Bagikan pandangan Anda dengan komunitas.

Diterjemahkan otomatis

Aku juga merasa bersalah, lalu sadar bahwa jujur itu lebih baik daripada berpura-pura. Mungkin coba ajak bicara dengan tenang menjelaskan kenapa itu penting untuk karir dan kesehatan mentalmu. Kadang-kadang orang tua cuma butuh jaminan.

+7
Diterjemahkan otomatis

Saya menunggu sampai saya berusia 28 tahun dan bertemu seseorang melalui seorang teman. Keputusan terbaik. Orang tua saya mereda setelah mereka melihat saya tidak terburu-buru menuju kehancuran. Jangan merasa bersalah karena melindungi masa depanmu.

+18
Diterjemahkan otomatis

Aku denger kamu. Orangtuaku juga terus-terusan ngedorong dan itu selalu merusak suasana makan malam. Aku mulai bikin batasan - nggak ada pembicaraan tentang pernikahan saat makan keluarga. Batasan kecil ini selamatkan kewarasanku.

+8
Diterjemahkan otomatis

Menempatkan dirimu sendiri yang pertama itu bukan hal yang kejam. Kalau seseorang memang ditakdirkan untukmu, mereka akan menunggu. Sepupuku menikah lebih lambat dan dia sekarang lebih bahagia daripada teman-temannya yang menikah terburu-buru. Ambil waktumu, sis.

+6
Diterjemahkan otomatis

Jujur aja, sama di sini - studi dulu.
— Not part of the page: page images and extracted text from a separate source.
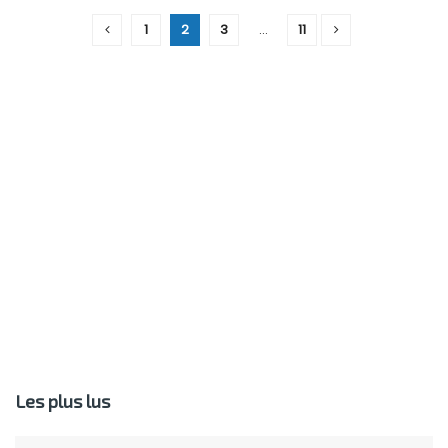
1
2
3
…
11
Les plus lus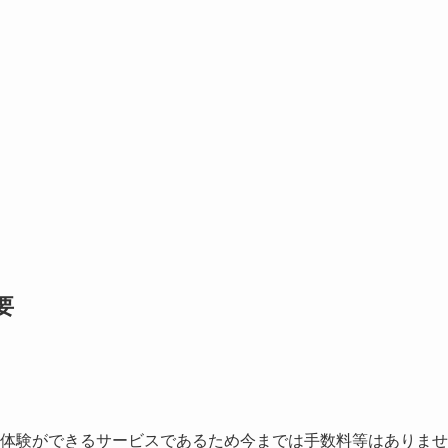
要
。
運用体験ができるサービスであるため今までは手数料等はありませ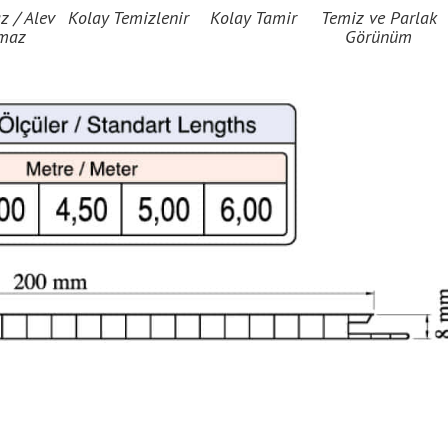
 / Alev
Kolay Temizlenir
Kolay Tamir
Temiz ve Parlak
maz
Görünüm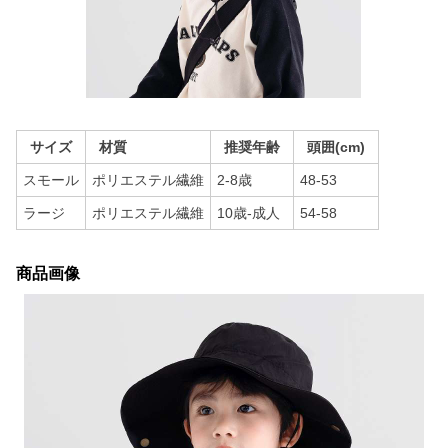
サイズ
材質
推奨年齢
頭囲(cm)
スモール
ポリエステル繊維
2-8歳
48-53
ラージ
ポリエステル繊維
10歳-成人
54-58
商品画像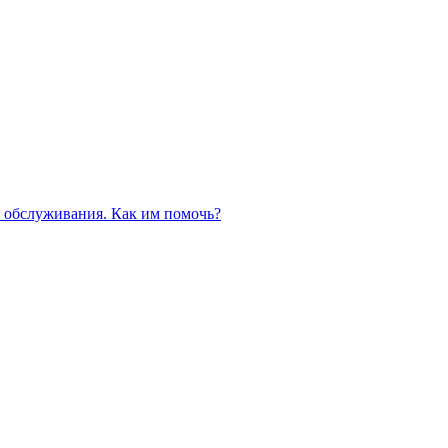
 обслуживания. Как им помочь?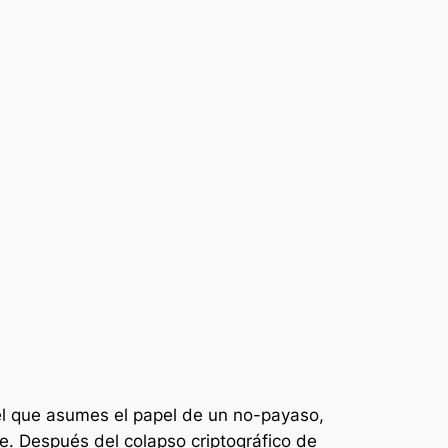
 el que asumes el papel de un no-payaso,
te. Después del colapso criptográfico de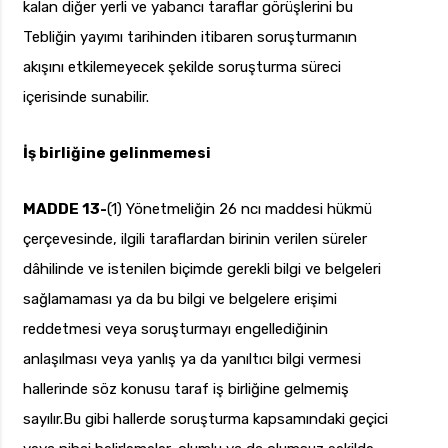
kalan diğer yerli ve yabancı taraflar görüşlerini bu
Tebliğin yayımı tarihinden itibaren soruşturmanın
akışını etkilemeyecek şekilde soruşturma süreci
içerisinde sunabilir.
İş birliğine gelinmemesi
MADDE 13-
(1) Yönetmeliğin 26 ncı maddesi hükmü
çerçevesinde, ilgili taraflardan birinin verilen süreler
dâhilinde ve istenilen biçimde gerekli bilgi ve belgeleri
sağlamaması ya da bu bilgi ve belgelere erişimi
reddetmesi veya soruşturmayı engellediğinin
anlaşılması veya yanlış ya da yanıltıcı bilgi vermesi
hallerinde söz konusu taraf iş birliğine gelmemiş
sayılır.Bu gibi hallerde soruşturma kapsamındaki geçici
Mama terus nagih dan itu jadi sangat tegang. Aku bilang sama dia dengan lembut tapi tegas, aku yang akan memutuskan kapan aku siap. Itu sedikit membantu. Kamu nggak egois, sis.

+8
Diterjemahkan otomatis

Singkatnya - kamu boleh berkembang. Jangan biarkan ketakutan menguasai dirimu. Jika orang tua mendesak, minta jeda dan buat rencana bersama, seperti ketemu lagi dalam dua tahun. Itu membantu saya menjaga kedamaian.

+8
Diterjemahkan otomatis

Kamu boleh fokus ke sekolah. Aku dengan sopan bilang ke orangtuaku kalau aku cuma akan pacaran setelah lulus, dan akhirnya mereka bisa menerima. Memang butuh waktu, tapi itu berhasil. Sabar aja sama mereka dan tegas sama dirimu sendiri.